Today, sweet woodruff is most commonly used as a ground cover in shady areas. Sweet woodruff ground cover, with its star-shaped whorls of leaves and lacy white flowers, can add interesting texture and spark to a deeply shaded part of the garden. Sweet woodruff care is easy and taking the time to plant sweet woodruff is well worth the effort.
How to Grow Sweet Woodruff Herb
Sweet woodruff herb should be planted in a shady area. They like moist but well draining soil that is rich in organic material from things like decomposing leaves and branches, but will also grow in dry soils. It grows in USDA Zones 4-8.
Sweet woodruff spreads by runners. In moist soil, it can spread very quickly and can become invasive in the right conditions. It is often recommended that you plant sweet woodruff ground cover in an area that you would not mind seeing naturalized by sweet woodruff. You can also keep sweet woodruff under control by spade edging around the bed yearly. Spade edging is done by driving a spade into the soil on the edge of the flower bed where you are growing sweet woodruff. This will sever the runners. Remove any sweet woodruff plants growing outside the bed.
After the plants are established, growing sweet woodruff is very simple. It doesn’t need to be fertilized and should only be watered in times of drought. Sweet woodruff care is just that easy.
Sweet Woodruff Propagation
Sweet woodruff is most often propagated by division. You can dig up clumps from an established patch and transplant them.
Sweet woodruff can also be propagated by seed. Sweet woodruff seeds can be planted directly into the soil in the spring or can be started indoors up to 10 weeks before your area’s last frost date.

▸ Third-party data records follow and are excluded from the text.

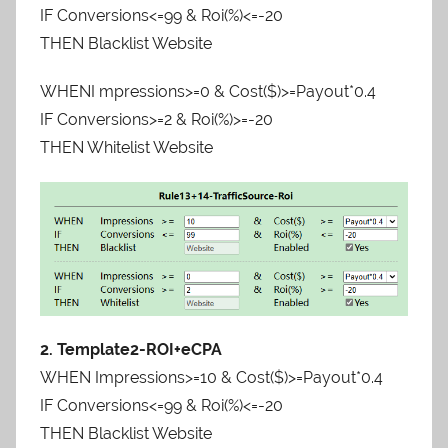
IF Conversions<=99 & Roi(%)<=-20
THEN Blacklist Website
WHENI mpressions>=0 & Cost($)>=Payout*0.4
IF Conversions>=2 & Roi(%)>=-20
THEN Whitelist Website
2. Template2-ROI+eCPA
WHEN Impressions>=10 & Cost($)>=Payout*0.4
IF Conversions<=99 & Roi(%)<=-20
THEN Blacklist Website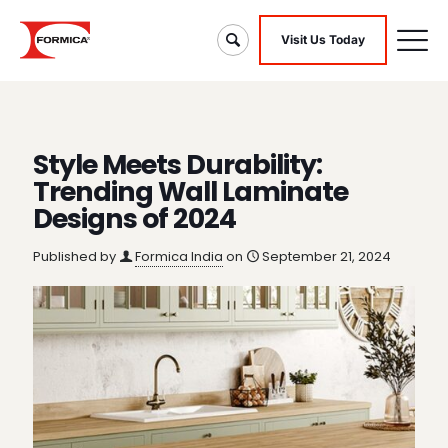
Visit Us Today
Style Meets Durability:
Trending Wall Laminate
Designs of 2024
Published by
Formica India
on
September 21, 2024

To direct sow sweet woodruff, in early spring simply spread the seeds over the area that you wish to grow them and lightly cover the area with sifted soil or peat moss. Then water the area.
To start sweet woodruff indoors, spread the seeds evenly in the growing container and lightly cover the top with peat moss. Water the container and then place it into your refrigerator for two weeks. After you have chilled the sweet woodruff seeds, place them in a cool, lighted area (50 F. (10 C.), such as a basement or an unheated, attached garage to germinate. Once they have germinated, you can move the sweet woodruff seedlings to a warmer location.